KING: They want to put a carbon tax on 10,000 jobs in the Hunter region is absolute baloney?
CONROY: Absolute lie, and that’s been confirmed by independent experts. There was a fact check released by the ABC earlier this week that had in it experts again confirming that it’s an absolute lie. All he and Scott Morrison are doing is scaring coal miners and their community in an effort to win votes. It’s disgraceful, it’s unprincipled, and if they really cared about coal miners in our communities, they would be supporting Labor’s Same Job, Same Pay to tackle the number one issue that coal miners face which is labour hire and casualisation undermining wages and conditions in our coal mines.
KING: Right. The Coalition released their budget costings yesterday – or their election commitments yesterday – and it’s basically reducing public sector spending. Labor will be releasing your costings tomorrow. Can we expect national debt to increase under a Labor Government?
CONROY: Oh Richard, I don’t have insight into what our total costings are. Sadly I’m not the Shadow Treasurer or the Shadow Finance Minister, but I do find it rich for the Government to try and attack us on this given the fact that they’ve blown out debt to $1 trillion, and they’re running an $80 billion deficit this year. This Government has no leg to stand on when they come to attacking Labor’s economic credentials, and they doubled the debt before the COVID pandemic even occurred.

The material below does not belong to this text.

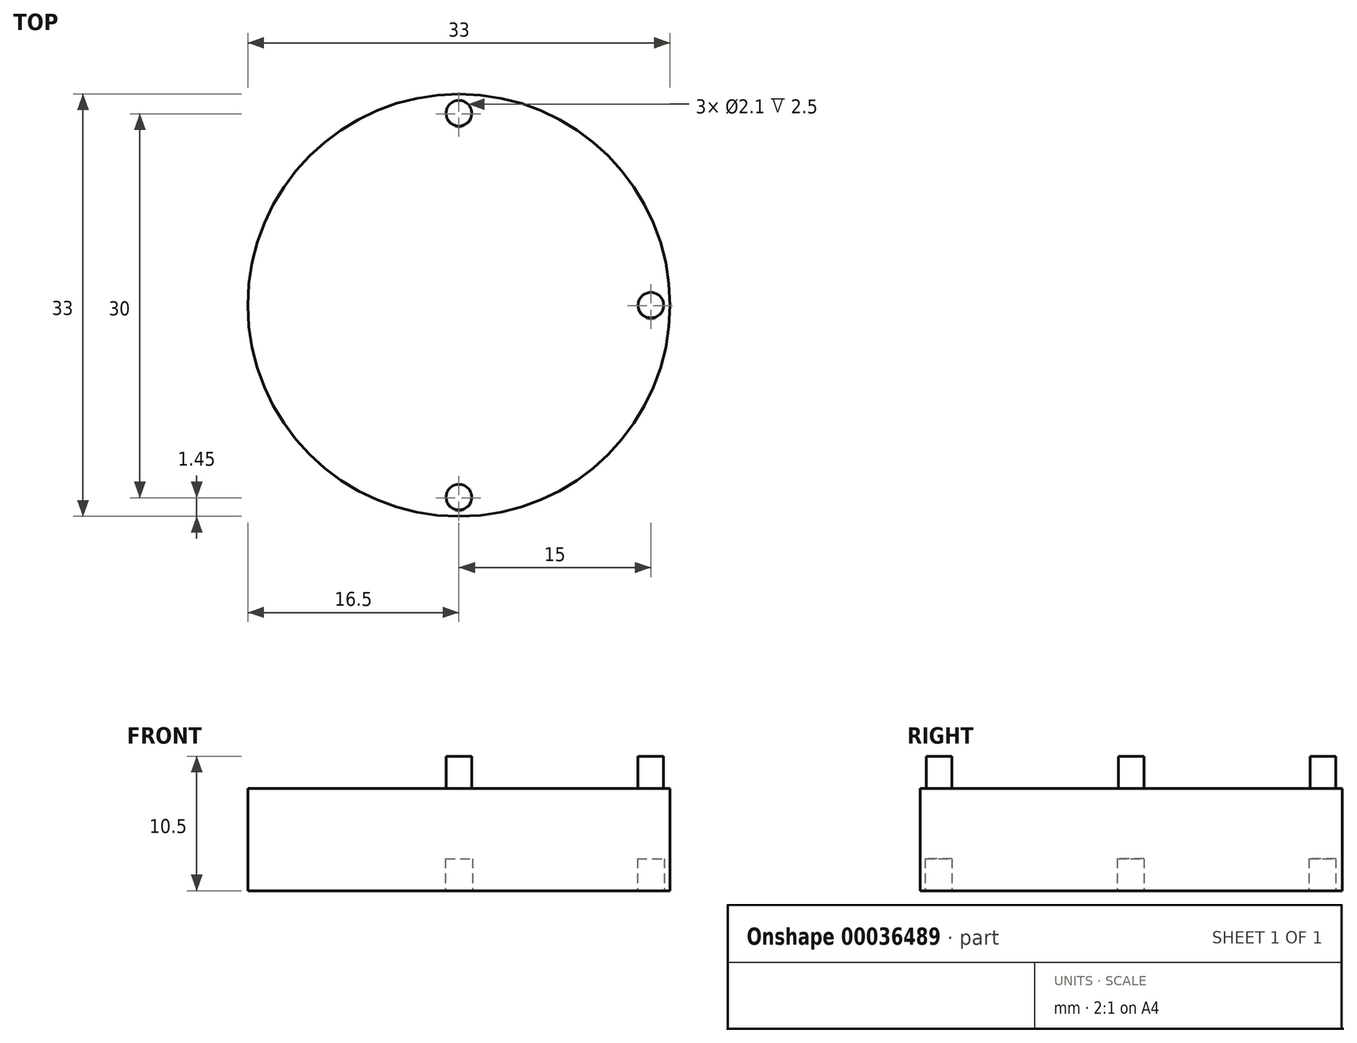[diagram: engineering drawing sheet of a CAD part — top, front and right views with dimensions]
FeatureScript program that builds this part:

KING: Simon Birmingham, our Finance Minister said yesterday and I am quoting here “Labor’s reckless spending will add extra pressures that mean Australians pay via higher taxes and interest rates”. Your response to that, Pat?
CONROY: My response is this is a government that spent $5.5 billion on French submarines that delivered zero submarines. This is a government that spent tens of billions of dollars on JobKeeper subsidies that went to companies that actually increased their profit during the pandemic. This is a government that wasted $3.7 billion on helicopters that didn’t have a wide enough door so that we could have a machine gun firing at the same time as troops were coming out, and they’ve just scrapped the helicopters before they enter service fully.

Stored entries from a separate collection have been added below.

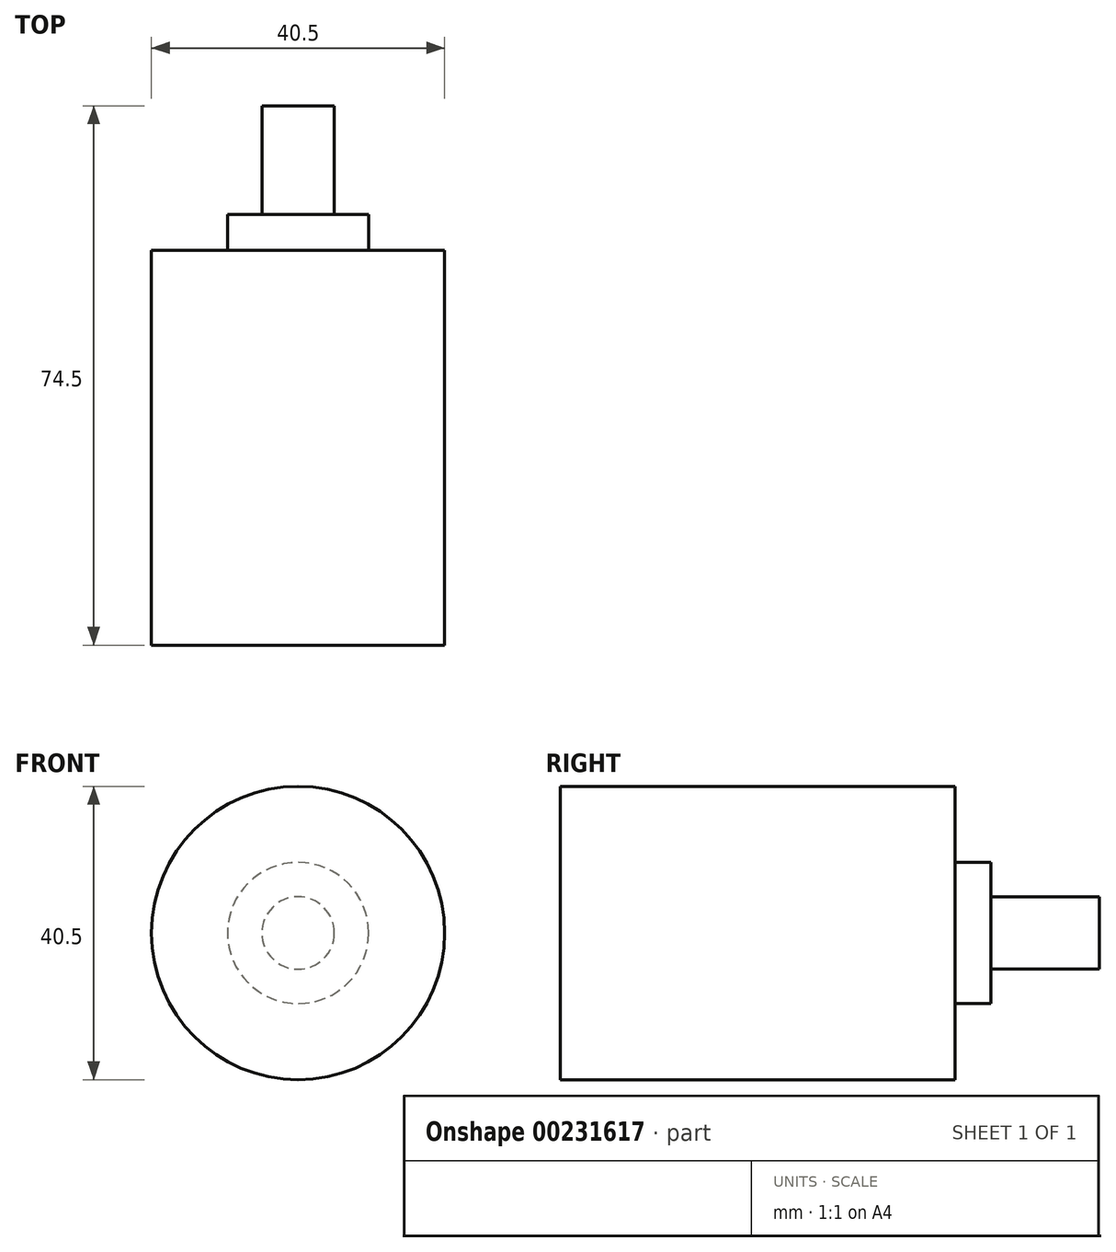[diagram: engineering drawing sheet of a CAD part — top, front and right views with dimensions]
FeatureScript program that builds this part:
annotation { "Feature Type Name" : "Feature", "Feature Type Description" : "" }
export const myFeature = defineFeature(function(context is Context, id is Id, definition is map)
    precondition{}
    {
        {
            var Q0;
            Q0=qCreatedBy(makeId("Front.planeOp"),FACE);
            var sketch = newSketch(context, id + "F0", { "sketchPlane" : qUnion([Q0])});
            skCircle(sketch, "E0", {"center": v(0, 0) * mm, "radius": 20.25 * mm});
            skSolve(sketch);
        }
        {
            var Q0;
            Q0 = qSketchRegion(id + "F0", true);
            extrude(context, id + "F1", {"entities" : qUnion([Q0]), "depth" : 54.5 * mm});
        }
        {
            var Q0;
            Q0=makeQuery(id+"F1.opExtrude","CAP_FACE",FACE,{"disambiguationData":[OSD([sQuery(id+"F0.wireOp",EDGE,"E0")])],"isStart":true});
            var sketch = newSketch(context, id + "F2", { "sketchPlane" : qUnion([Q0])});
            skCircle(sketch, "E1", {"center": v(0, 0) * mm, "radius": 9.75 * mm});
            skSolve(sketch);
        }
        {
            var Q0;
            Q0=makeQuery(id+"F2.imprint","IMPRINT",FACE,{"disambiguationData":[TD([[makeQuery(id+"F2.imprint","IMPRINT",EDGE,{"derivedFrom":sQuery(id+"F2.wireOp",EDGE,"E1")}),1.0]])]});
            extrude(context, id + "F3", {"entities" : qUnion([Q0]), "operationType" : NewBodyOperationType.ADD, "depth" : 5 * mm});
        }
        {
            var Q0;
            Q0=makeQuery(id+"F3.opExtrude","CAP_FACE",FACE,{"disambiguationData":[OSD([sQuery(id+"F2.wireOp",EDGE,"E1")])],"isStart":false});
            var sketch = newSketch(context, id + "F4", { "sketchPlane" : qUnion([Q0])});
            skCircle(sketch, "E2", {"center": v(0, 0) * mm, "radius": 5 * mm});
            skSolve(sketch);
        }
        {
            var Q0;
            Q0 = qSketchRegion(id + "F4", true);
            extrude(context, id + "F5", {"entities" : qUnion([Q0]), "operationType" : NewBodyOperationType.ADD, "depth" : 15 * mm});
        }
    });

This Government is the most wasteful, corrupt government in the history of this country, and for them to lecture anyone is just rank hypocrisy.

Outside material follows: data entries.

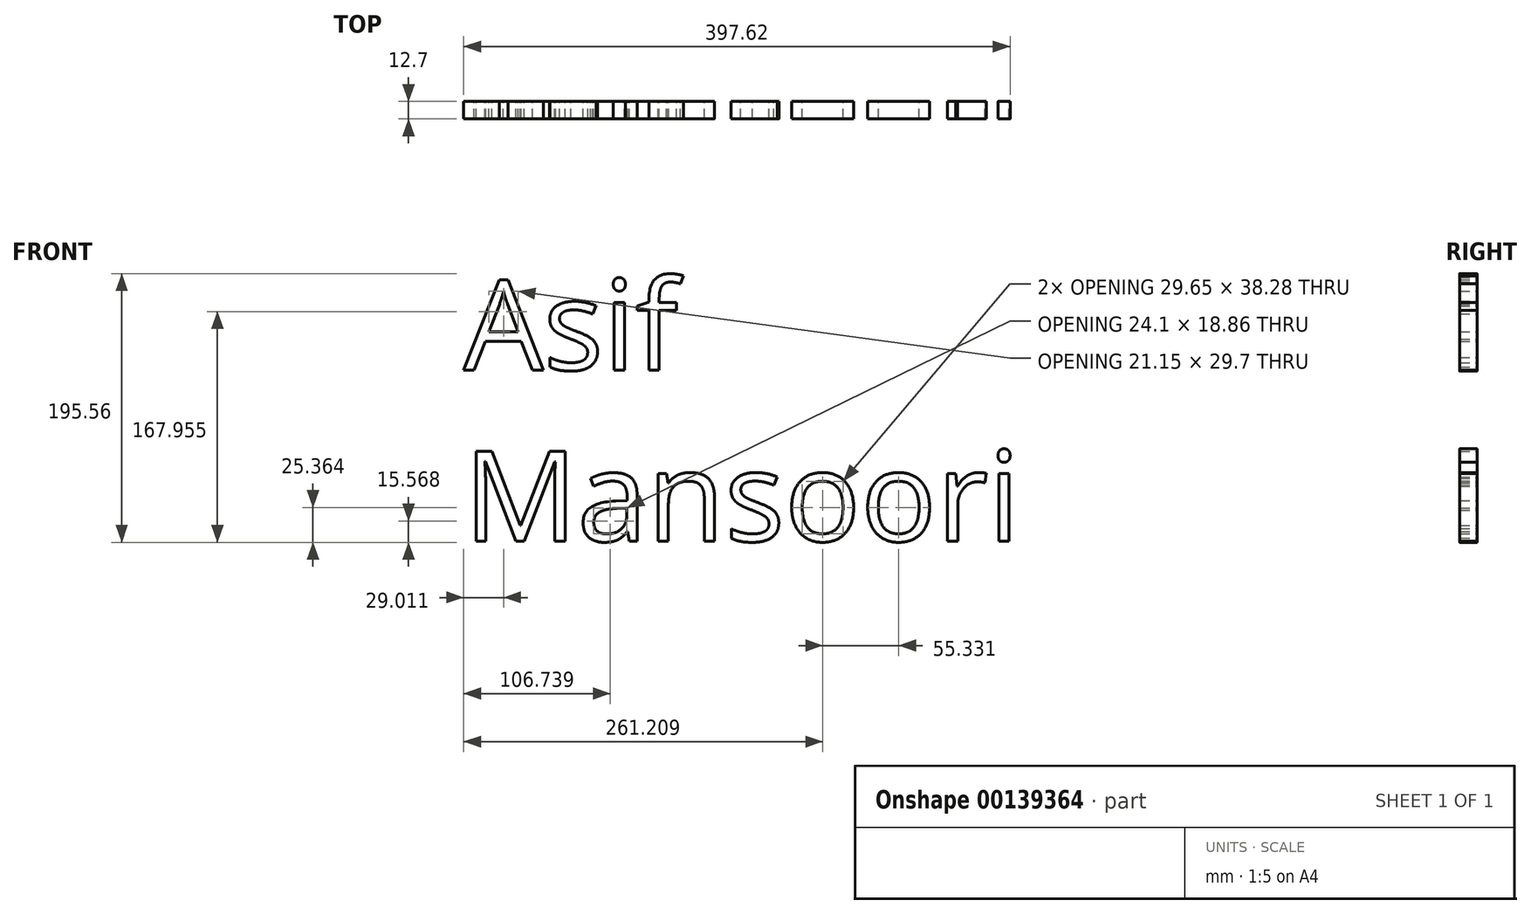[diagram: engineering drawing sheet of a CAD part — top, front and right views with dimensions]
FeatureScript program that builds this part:
annotation { "Feature Type Name" : "Feature", "Feature Type Description" : "" }
export const myFeature = defineFeature(function(context is Context, id is Id, definition is map)
    precondition{}
    {
        {
            var Q0;
            Q0=qCreatedBy(makeId("Front.planeOp"),FACE);
            var sketch = newSketch(context, id + "F0", { "sketchPlane" : qUnion([Q0])});
            skText(sketch, "E0", { "text": "Asif \nMansoori", "fontName": "OpenSans-Regular.ttf"});
            const initialGuessF0  = {"E0": [-0.06883, 0, 1, 0, 0.06595]};
            skSetInitialGuess(sketch, initialGuessF0);
            skSolve(sketch);
        }
        {
            var Q0;
            Q0=makeQuery(id+"F0.imprint","IMPRINT",FACE,{"disambiguationData":[TD([[makeQuery(id+"F0.imprint","IMPRINT",EDGE,{"derivedFrom":sQuery(id+"F0.wireOp",EDGE,"E0.sketch_text.stroke-0")}),-1.0]])]});
            var Q1;
            Q1=makeQuery(id+"F0.imprint","IMPRINT",FACE,{"disambiguationData":[TD([[makeQuery(id+"F0.imprint","IMPRINT",EDGE,{"derivedFrom":sQuery(id+"F0.wireOp",EDGE,"E0.sketch_text.stroke-13")}),-1.0]])]});
            var Q2;
            Q2=makeQuery(id+"F0.imprint","IMPRINT",FACE,{"disambiguationData":[TD([[makeQuery(id+"F0.imprint","IMPRINT",EDGE,{"derivedFrom":sQuery(id+"F0.wireOp",EDGE,"E0.sketch_text.stroke-38")}),-1.0]])]});
            var Q3;
            Q3=makeQuery(id+"F0.imprint","IMPRINT",FACE,{"disambiguationData":[TD([[makeQuery(id+"F0.imprint","IMPRINT",EDGE,{"derivedFrom":sQuery(id+"F0.wireOp",EDGE,"E0.sketch_text.stroke-42")}),-1.0]])]});
            var Q4;
            Q4=makeQuery(id+"F0.imprint","IMPRINT",FACE,{"disambiguationData":[TD([[makeQuery(id+"F0.imprint","IMPRINT",EDGE,{"derivedFrom":sQuery(id+"F0.wireOp",EDGE,"E0.sketch_text.stroke-50")}),-1.0]])]});
            var Q5;
            Q5=makeQuery(id+"F0.imprint","IMPRINT",FACE,{"disambiguationData":[TD([[makeQuery(id+"F0.imprint","IMPRINT",EDGE,{"derivedFrom":sQuery(id+"F0.wireOp",EDGE,"E0.sketch_text.stroke-67")}),-1.0]])]});
            var Q6;
            Q6=makeQuery(id+"F0.imprint","IMPRINT",FACE,{"disambiguationData":[TD([[makeQuery(id+"F0.imprint","IMPRINT",EDGE,{"derivedFrom":sQuery(id+"F0.wireOp",EDGE,"E0.sketch_text.stroke-85")}),-1.0]])]});
            var Q7;
            Q7=makeQuery(id+"F0.imprint","IMPRINT",FACE,{"disambiguationData":[TD([[makeQuery(id+"F0.imprint","IMPRINT",EDGE,{"derivedFrom":sQuery(id+"F0.wireOp",EDGE,"E0.sketch_text.stroke-112")}),-1.0]])]});
            var Q8;
            Q8=makeQuery(id+"F0.imprint","IMPRINT",FACE,{"disambiguationData":[TD([[makeQuery(id+"F0.imprint","IMPRINT",EDGE,{"derivedFrom":sQuery(id+"F0.wireOp",EDGE,"E0.sketch_text.stroke-129")}),-1.0]])]});
            var Q9;
            Q9=makeQuery(id+"F0.imprint","IMPRINT",FACE,{"disambiguationData":[TD([[makeQuery(id+"F0.imprint","IMPRINT",EDGE,{"derivedFrom":sQuery(id+"F0.wireOp",EDGE,"E0.sketch_text.stroke-154")}),-1.0]])]});
            var Q10;
            Q10=makeQuery(id+"F0.imprint","IMPRINT",FACE,{"disambiguationData":[TD([[makeQuery(id+"F0.imprint","IMPRINT",EDGE,{"derivedFrom":sQuery(id+"F0.wireOp",EDGE,"E0.sketch_text.stroke-171")}),-1.0]])]});
            var Q11;
            Q11=makeQuery(id+"F0.imprint","IMPRINT",FACE,{"disambiguationData":[TD([[makeQuery(id+"F0.imprint","IMPRINT",EDGE,{"derivedFrom":sQuery(id+"F0.wireOp",EDGE,"E0.sketch_text.stroke-188")}),-1.0]])]});
            var Q12;
            Q12=makeQuery(id+"F0.imprint","IMPRINT",FACE,{"disambiguationData":[TD([[makeQuery(id+"F0.imprint","IMPRINT",EDGE,{"derivedFrom":sQuery(id+"F0.wireOp",EDGE,"E0.sketch_text.stroke-201")}),-1.0]])]});
            var Q13;
            Q13=makeQuery(id+"F0.imprint","IMPRINT",FACE,{"disambiguationData":[TD([[makeQuery(id+"F0.imprint","IMPRINT",EDGE,{"derivedFrom":sQuery(id+"F0.wireOp",EDGE,"E0.sketch_text.stroke-205")}),-1.0]])]});
            extrude(context, id + "F1", {"entities" : qUnion([Q0, Q1, Q2, Q3, Q4, Q5, Q6, Q7, Q8, Q9, Q10, Q11, Q12, Q13]), "depth" : 12.7 * mm});
        }
    });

KING: I mentioned a few times, the survey results that came out late yesterday – Resolve Strategic, the poll done for The Sydney Morning Herald and The Age – which shows 34 per cent of all voters rejecting the major parties in favour of independents, the Greens, and smaller parties. Why do you think that is, Pat?
CONROY: I think people are very disillusioned with politics at the moment and the major parties. One reason is the scare campaigns that are being thrown about. The other is the failure to act on corruption. Whenever I am out doorknocking, people desperately want a National Anti-Corruption Commission. They desperately want one. They want confidence restored in Federal politics.
Labor has obviously committed to one. We’ve been committed to one since 2015 and we’ll establish one this year if we’re elected, and Mr Morrison has refused to do so and in fact he walked away from his promise a couple of weeks ago to implement one. And I think that’s the main reason people are disillusioned with major parties, is they say ‘well, what are you scared of? Why aren’t you having a National Anti-Corruption Commission to make sure that federal politics is clean?’ That’s why a lot of people are disillusioned.
KING: Alrighty, are you going to be having a sausage somewhere on Saturday?
CONROY: I’ll have a sausage, I’m hopeful for a bacon and egg roll at one of the schools as well.
(LAUGHS)
It’s a day where there’s a bit of stress eating involved, but it’s a great day, and when you look at what’s happening around the world particularly in Ukraine, we are really lucky (INAUDIBLE)
KING: Yes, yes we live in the lucky country. Alright, well good luck on Saturday. Thank you very much for your time this morning, Pat.
CONROY: Thanks Richard, have a great morning.